Why profile your dataset?
Understanding your dataset is an essential step in every machine learning project.
Quality Assurance: Dataset profiling helps in identifying potential problems at an early stage. These can include missing values, incorrect entries, outliers, and inconsistencies which can negatively affect the performance of the machine learning models.
Data Understanding: Understanding the distribution of data and relationships between different variables in the dataset helps in gaining insights, which can be used for feature selection and feature engineering. For example, if two features are highly correlated, one of them might be redundant and could be removed to simplify the model.
Default Model Selection: Different types of data may require different types of preprocessing and modeling pipelines. For example, categorical data can often be encoded differently than numerical data, and correspond to different metrics, and some model configurations work better with balanced datasets than with imbalanced ones.
Where is the dataset profile?
The dataset profile can be found on the Dataset Details page on the Preview
tab or on the Model Builder Page after dataset selection.
What's in a dataset profile?
Inferred type
Models trained on Predibase use Ludwig configurations. At a minimum, the config must specify the model's input and output features as well as their Ludwig types. For each column in your data, Predibase uses dataset profiling to infer which Ludwig type would be a good fit.
Data type assigments are used to establish default preprocessing, architectural, training, and evaluation policies in the formation of a complete training pipeline.
Hover over the type text to find out how the type was inferred.

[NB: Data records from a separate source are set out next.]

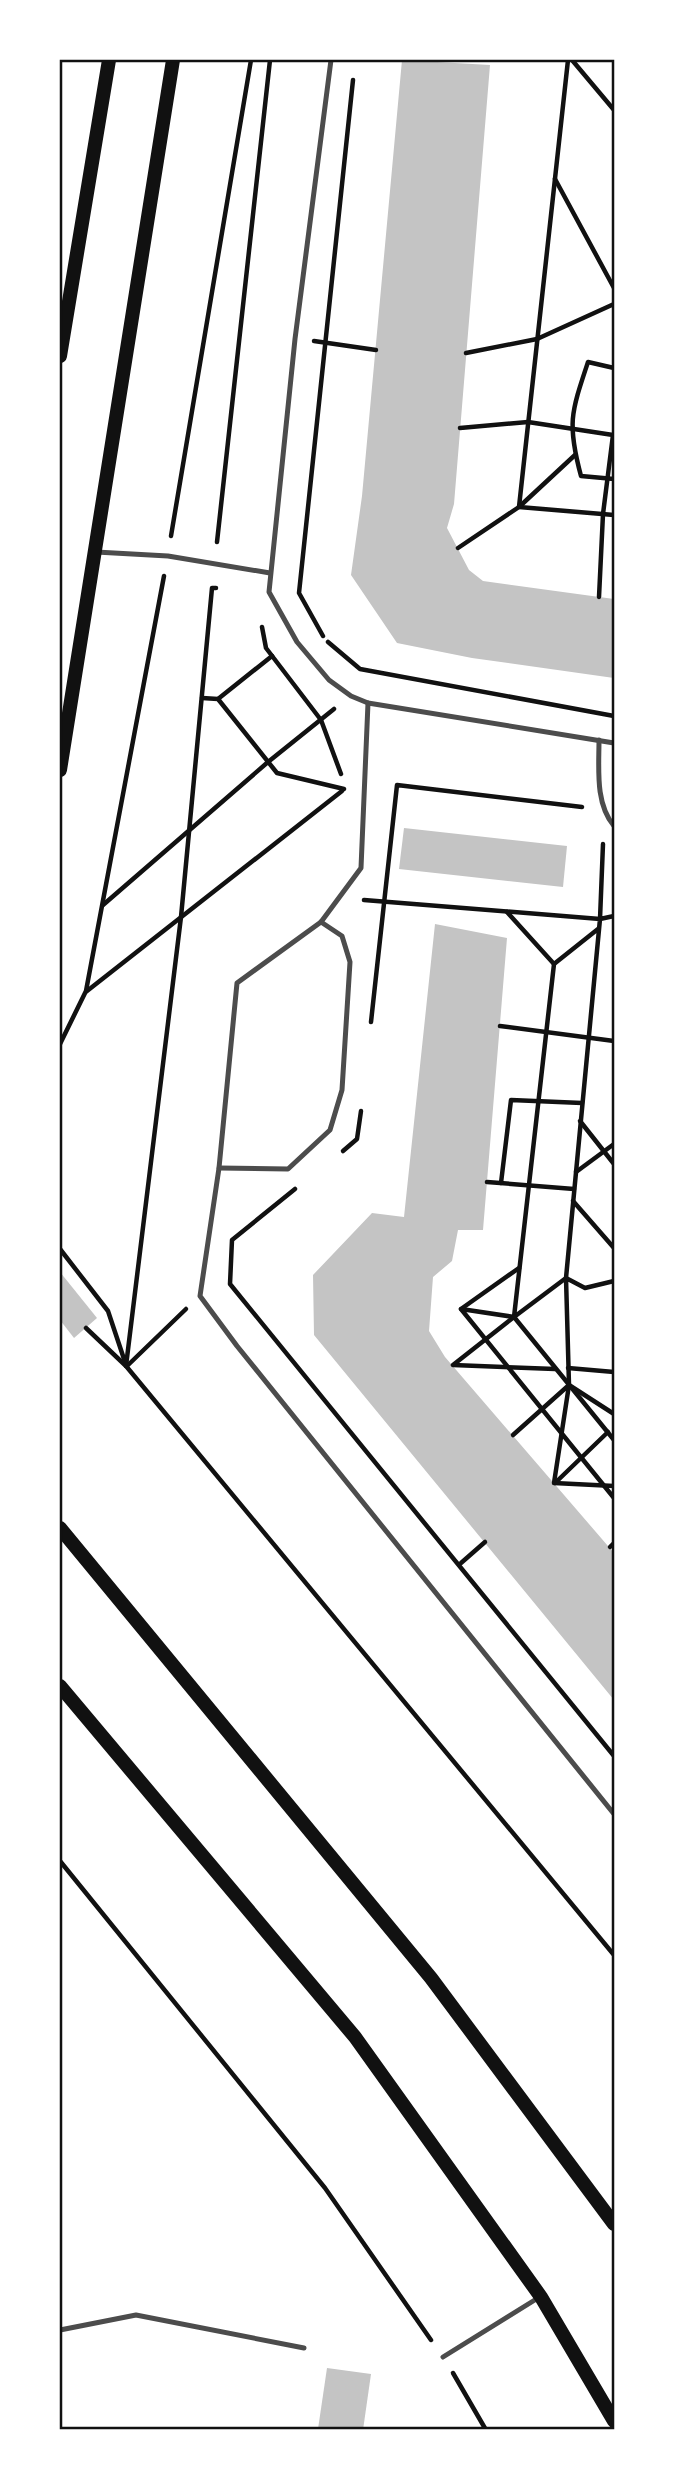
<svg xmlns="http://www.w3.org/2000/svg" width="674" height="2489" viewBox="0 0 674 2489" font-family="Commissioner,sans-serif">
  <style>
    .building { fill: #c4c4c4 }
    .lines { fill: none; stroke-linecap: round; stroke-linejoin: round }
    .path { stroke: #111; stroke-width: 4.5 }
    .service { stroke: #4c4c4c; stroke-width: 5 }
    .secondary { stroke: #111; stroke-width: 14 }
    .neatline { fill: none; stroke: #111; stroke-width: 2.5 }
  </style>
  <rect width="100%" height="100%" fill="#fff"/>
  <g class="building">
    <path d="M402 60 490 65 454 504 447 528 469 570 483 581 614 599V678L472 658 397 643 351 575 362 496Z"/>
    <path d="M404 828 567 846 563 887 399 869Z"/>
    <path d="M435 924 507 938 483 1230H458L452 1261 433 1277 429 1331 445 1357 614 1553V1700L314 1335 313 1275 372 1213 404 1217Z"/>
    <path d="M60 1272 97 1318 74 1338 60 1320Z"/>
    <path d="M327 2368 371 2374 363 2430 318 2429Z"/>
  </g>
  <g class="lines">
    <g class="path">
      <path d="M568 60 519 507 614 515"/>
      <path d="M572 60 614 110"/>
      <path d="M555 179 614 288"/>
      <path d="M314 341 376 350"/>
      <path d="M466 353 537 339 614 304"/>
      <path d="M614 368 588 362C571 413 567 424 581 476L614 479"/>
      <path d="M460 428 528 422 613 435 603 514 599 597"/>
      <path d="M171 536 251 60"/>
      <path d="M217 542 270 60"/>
      <path d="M458 548 519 507 575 455"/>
      <path d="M262 627 266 648 321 720 341 774"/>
      <path d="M323 636 299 593 353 80"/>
      <path d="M328 642 360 669 614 716"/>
      <path d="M202 698 218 699 277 773 344 789"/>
      <path d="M218 699 272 656"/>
      <path d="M603 844 600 919 614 916"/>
      <path d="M364 900 600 919 566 1278 514 1317 554 964 598 929"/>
      <path d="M103 905 268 762 334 709"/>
      <path d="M507 912 554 964"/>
      <path d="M87 991 342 791"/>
      <path d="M371 1022 397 785 582 807"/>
      <path d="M500 1026 614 1041"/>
      <path d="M60 1044 86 991 164 576"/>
      <path d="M580 1121 614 1164"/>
      <path d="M343 1151 357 1139 361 1111"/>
      <path d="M576 1172 614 1144"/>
      <path d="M487 1182 574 1189"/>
      <path d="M501 1183 511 1100 582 1103"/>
      <path d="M295 1189 232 1240 230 1284 614 1756"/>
      <path d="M573 1201 614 1248"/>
      <path d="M60 1249 108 1311 125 1362"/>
      <path d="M519 1268 461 1309 614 1498"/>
      <path d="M614 1281 585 1288 566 1278 569 1385 614 1414"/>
      <path d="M461 1309 514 1317 614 1440"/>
      <path d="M514 1317 453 1365 555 1369"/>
      <path d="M86 1328 126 1366 614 1955"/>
      <path d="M126 1366 181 917 212 588H216"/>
      <path d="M127 1366 186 1309"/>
      <path d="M568 1368 614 1372"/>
      <path d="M513 1435 569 1385 554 1483 614 1486"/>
      <path d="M555 1483 608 1432"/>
      <path d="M610 1547 614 1543"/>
      <path d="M461 1563 485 1542"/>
      <path d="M60 1861 325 2188 431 2340"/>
      <path d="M453 2373 486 2430"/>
    </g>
    <g class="service">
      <path d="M331 60 295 339 269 592 297 642 329 680 351 696 368 703 614 743"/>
      <path d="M96 552 168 556 270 573"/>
      <path d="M368 703 361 868 321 922 237 983 219 1168 200 1296 237 1346 614 1814"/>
      <path d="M599 740C599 769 595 803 614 826"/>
      <path d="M219 1168 288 1169 330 1130 342 1090 350 962 342 936 321 922"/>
      <path d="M60 2330 136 2315 304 2348"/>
      <path d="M443 2357 538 2298"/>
    </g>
    <g class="secondary">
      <path d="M60 356 109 60"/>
      <path d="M60 770 173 60"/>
      <path d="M60 1528 431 1978 614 2224"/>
      <path d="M60 1686 355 2037 541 2297 614 2421"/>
    </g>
  </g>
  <rect width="674" height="2489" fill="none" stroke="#ffffff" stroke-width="122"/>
  <rect x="61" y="61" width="552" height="2367" class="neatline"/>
</svg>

Sometimes the inferred type may not be the best fit for a certain application or model architecture. There may be alternatively viable types, for example a high cardinality, long tail category feature may be better modeled as to be a text feature. When overriding, we recommend checking the Data Preview tab to confirm values fit the chosen data type.
Types can be overridden manually in the Model Builder.
Missing Values
The percentage of missing values. If there are too many missing values, it may be better to exclude the feature entirely.
Distribution and Statistics
This includes mean, median, mode, standard deviation, and other descriptive statistics. These can provide insight into the range and variability of each feature. Statistics are computed for:
- values for number features
- frequencies of classes for category features
- sequence lengths for text features
Knowing the distribution of features helps you make informed decisions about data transformations like normalization or pruning.
Outliers
Outliers can unduly influence some machine learning algorithms, leading to inaccurate models.
Correlation
Knowing the relationships and correlations between different features can provide insight into the structure of the data and potentially reveal multicollinearity, where two or more variables are highly correlated, and prevent target leakage.
Cardinality
For category features, the number and frequency of distinct categories is important. For example, category features with high cardinality may require special handling, like establishing a rare class cutoff. Highly imbalanced category features may benefit from upsampling or regularization.
Suitability
Whether the feature should be enabled by default. Examples of reasons why a feature is marked as disabled by default could be due to having a large percentage of missing values, appearing noisy or id-like, and being tightly correlated with the output feature (target leakage).
Hover over "enabled by default" to find out why the feature is enabled or disabled by default.
FAQ
How many samples does Predibase use for dataset profiles?
The dataset profile is computed using all examples in your dataset up to 10K examples. If your dataset is larger than 10K examples, then a random sample of 10K examples is used to calculate the profile.
In statistics, a sample size of 10K is often considered quite large and would likely get statistically significant and accurate profiling, even for datasets up to the tens or hundreds of millions, provided that the dataset is not extremely varied.